The obsolete meaning is preserved in the name of the Stationers'
Company (these days the Stationers' and Newspaper Makers' Company),
one of the ancient City of London livery companies, which has
always been a trade guild of booksellers and publishers. From 1557
to 1694 it controlled the production of printed books, and even
down to 1911 it supervised copyrights, which is why old British
books are marked as being "registered at Stationers' Hall".

'Stationery', as a general term for the things sold, appeared in
the eighteenth century. There was much confusion about spelling in
the early days, since 'stationary' as an adjective for things that
don't move about had been in the language for about a hundred
years. But by the middle of the century a clear distinction had
appeared, based on the logic that what a 'stationer' sold had to be
stuff called 'stationery'.

                        -----------

Q. I really like your site and hope you can, at some future time,
post the origin of the phrase 'apple of one's eye'. [Alec MacLeod]

A. This evocative phrase turns up both in the Bible: "He kept him
as the apple of his eye" (Deuteronomy), and in Shakespeare: "Flower
of this purple dye, / Hit with Cupid's archery, / Sink in apple of
his eye", (_A Midsummer Night's Dream_). But it's older than either
of these, almost as old as the language itself, since the first
recorded examples can be found in the works of King Alfred at the
end of the ninth century.

At this time, the pupil of the eye was thought to be a solid object
and was actually called the apple, presumably because an apple was
the most common globular object around. So 'the apple of one's eye'
was at first a literal phrase describing the pupil. Because sight
was so precious, someone who was called this as an endearment was
similarly precious, and the phrase took on the figurative sense we
retain. King Alfred actually uses it in this way, and presumably it
wasn't new then.

Our modern word 'pupil', by the way, is from Latin and didn't
appear in English until the sixteenth century. It's figurative in
origin, too, though in a much more self-obsessed way. The Latin
original was 'pupilla', a little doll, which is a diminutive form
of 'pupus', boy, or 'pupa', girl (the source also for our other
sense of pupil to mean a schoolchild.) It was applied to the dark
central portion of the eye within the iris because of the tiny
image of oneself, like a puppet or marionette, that one can see
when looking into another person's eye.

                        -----------

Q. When reading American Western History written by people of that
period you will run into the word 'rod', used in reference to
distance. For example: "After drinking a bottle of Indian whiskey
he was unable to walk even a rod". What is the measurement of a
rod? Where did the term come from? [Nichole]

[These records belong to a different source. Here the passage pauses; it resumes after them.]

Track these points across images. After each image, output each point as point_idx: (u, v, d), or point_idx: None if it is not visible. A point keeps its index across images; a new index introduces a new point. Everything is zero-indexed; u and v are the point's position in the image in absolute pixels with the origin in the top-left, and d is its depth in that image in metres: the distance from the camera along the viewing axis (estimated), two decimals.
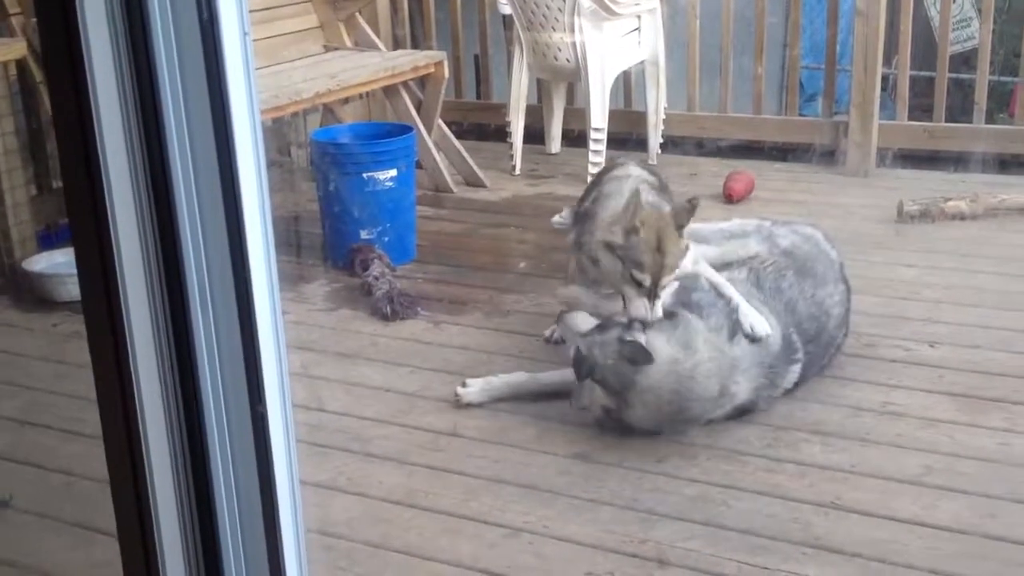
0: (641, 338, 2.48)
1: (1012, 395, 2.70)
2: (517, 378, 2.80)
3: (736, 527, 2.24)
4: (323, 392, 2.84)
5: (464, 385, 2.77)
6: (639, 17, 4.63)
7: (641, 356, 2.46)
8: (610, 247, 2.55)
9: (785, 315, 2.68)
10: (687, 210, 2.58)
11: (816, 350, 2.73)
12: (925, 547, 2.16)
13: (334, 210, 3.72)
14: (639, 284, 2.51)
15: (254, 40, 1.25)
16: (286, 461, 1.37)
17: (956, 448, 2.49)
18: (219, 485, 1.33)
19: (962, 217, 3.91)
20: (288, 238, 3.85)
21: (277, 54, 4.28)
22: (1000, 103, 5.33)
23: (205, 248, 1.25)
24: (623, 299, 2.58)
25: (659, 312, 2.53)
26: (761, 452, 2.51)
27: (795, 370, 2.66)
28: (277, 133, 4.50)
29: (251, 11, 1.26)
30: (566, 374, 2.80)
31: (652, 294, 2.52)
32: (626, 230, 2.53)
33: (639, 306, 2.52)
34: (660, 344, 2.49)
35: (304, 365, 2.97)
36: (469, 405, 2.74)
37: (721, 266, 2.77)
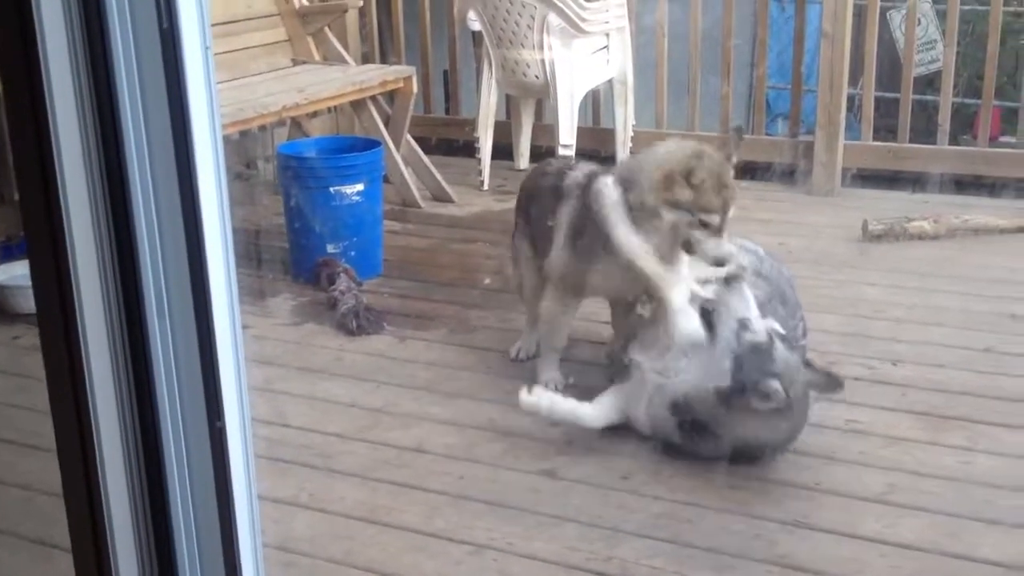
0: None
1: (973, 414, 2.72)
2: (582, 410, 2.61)
3: (701, 545, 2.24)
4: (287, 407, 2.81)
5: (529, 392, 2.59)
6: (608, 35, 4.65)
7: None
8: (675, 203, 2.55)
9: None
10: (735, 141, 2.60)
11: None
12: (888, 565, 2.17)
13: (300, 224, 3.70)
14: (707, 226, 2.55)
15: (220, 53, 1.25)
16: (245, 477, 1.35)
17: (919, 466, 2.50)
18: (176, 501, 1.31)
19: (925, 237, 3.95)
20: (253, 252, 3.82)
21: (244, 67, 4.26)
22: (963, 124, 5.39)
23: (163, 261, 1.24)
24: (687, 248, 2.59)
25: (729, 245, 2.58)
26: (726, 469, 2.51)
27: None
28: (244, 146, 4.47)
29: (217, 23, 1.26)
30: (611, 411, 2.64)
31: (720, 231, 2.56)
32: (692, 183, 2.53)
33: (716, 244, 2.55)
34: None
35: (268, 380, 2.94)
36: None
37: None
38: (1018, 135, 4.72)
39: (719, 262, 2.57)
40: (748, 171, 4.79)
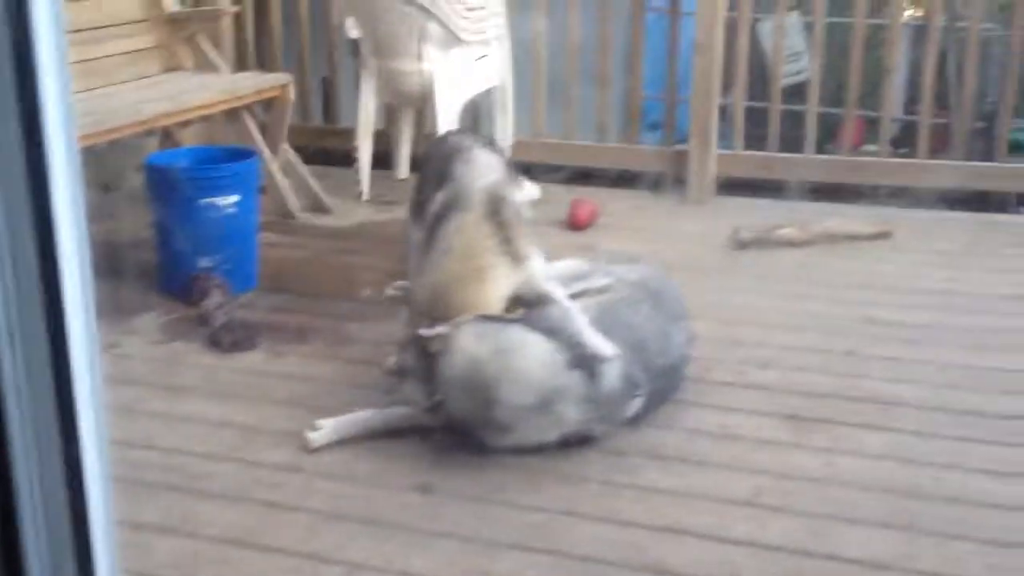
0: (430, 331, 2.60)
1: (835, 416, 2.81)
2: (365, 415, 2.73)
3: (577, 554, 2.26)
4: (153, 429, 2.73)
5: (314, 428, 2.67)
6: (487, 44, 4.67)
7: (427, 344, 2.58)
8: None
9: (631, 352, 2.67)
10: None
11: (665, 384, 2.78)
12: (757, 566, 2.22)
13: (171, 237, 3.60)
14: None
15: (84, 61, 1.20)
16: (102, 502, 1.30)
17: (785, 469, 2.58)
18: (29, 530, 1.26)
19: (792, 244, 4.07)
20: (120, 267, 3.70)
21: (110, 75, 4.11)
22: (829, 133, 5.58)
23: (14, 279, 1.19)
24: None
25: None
26: (601, 477, 2.54)
27: (636, 403, 2.68)
28: (111, 157, 4.32)
29: (80, 29, 1.21)
30: (412, 410, 2.75)
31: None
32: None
33: None
34: (465, 342, 2.56)
35: (134, 400, 2.85)
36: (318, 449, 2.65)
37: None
38: (879, 143, 4.91)
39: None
40: (623, 180, 4.88)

A. A rod is indeed a unit of measurement, 16.5 feet or 5.5 yards.
It is also known as a pole or - especially in the USA - a perch, so
leading to that euphonious set of measurements that were printed on
the back of every child's exercise book when I was young: "rod,
pole or perch", which we used to delight in quoting, though none of
us had come across any of them in the real world.

The 'rod' was one of an important set of measures that were
subdivisions of the standard mile. Four rods equal one chain (22
yards - still the length of a British cricket pitch between the
stumps), 40 rods make one furlong and 320 rods equal one mile.

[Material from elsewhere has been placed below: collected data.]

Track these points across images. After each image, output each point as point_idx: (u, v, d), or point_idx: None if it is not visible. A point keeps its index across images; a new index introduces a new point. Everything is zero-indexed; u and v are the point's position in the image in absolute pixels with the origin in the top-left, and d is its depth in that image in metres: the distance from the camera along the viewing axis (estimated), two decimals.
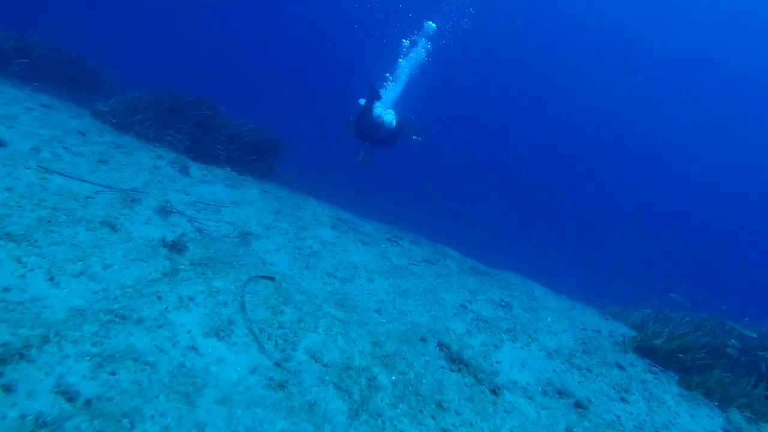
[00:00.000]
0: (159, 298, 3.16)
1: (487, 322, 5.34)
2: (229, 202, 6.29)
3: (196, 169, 7.05)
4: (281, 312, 3.48)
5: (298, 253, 5.35)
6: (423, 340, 4.36)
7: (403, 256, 7.03)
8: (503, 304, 6.40)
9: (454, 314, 5.25)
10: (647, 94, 38.46)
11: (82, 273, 3.15)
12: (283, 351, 3.15)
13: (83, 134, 6.67)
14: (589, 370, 5.08)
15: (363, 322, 4.26)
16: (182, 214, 5.07)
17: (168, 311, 3.09)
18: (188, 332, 2.99)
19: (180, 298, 3.25)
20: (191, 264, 3.77)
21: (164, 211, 4.88)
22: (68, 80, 9.49)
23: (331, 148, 10.66)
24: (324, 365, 3.16)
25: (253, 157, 8.65)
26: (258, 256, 4.78)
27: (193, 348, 2.89)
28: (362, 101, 9.48)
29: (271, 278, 4.06)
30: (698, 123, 38.75)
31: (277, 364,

The name comes from the use of a rod as a measuring stick (quite a
big one, you may agree ...). It's first recorded in the fifteenth
century; 'pole' dates from about the same period. 'Perch' to many
people is the name of a fish, but in medieval English it also meant
much the same as 'pole', being derived via French from the Latin
'pertica' for a long staff or measuring rod (it's the same word as
the wooden rod your cage bird stands on).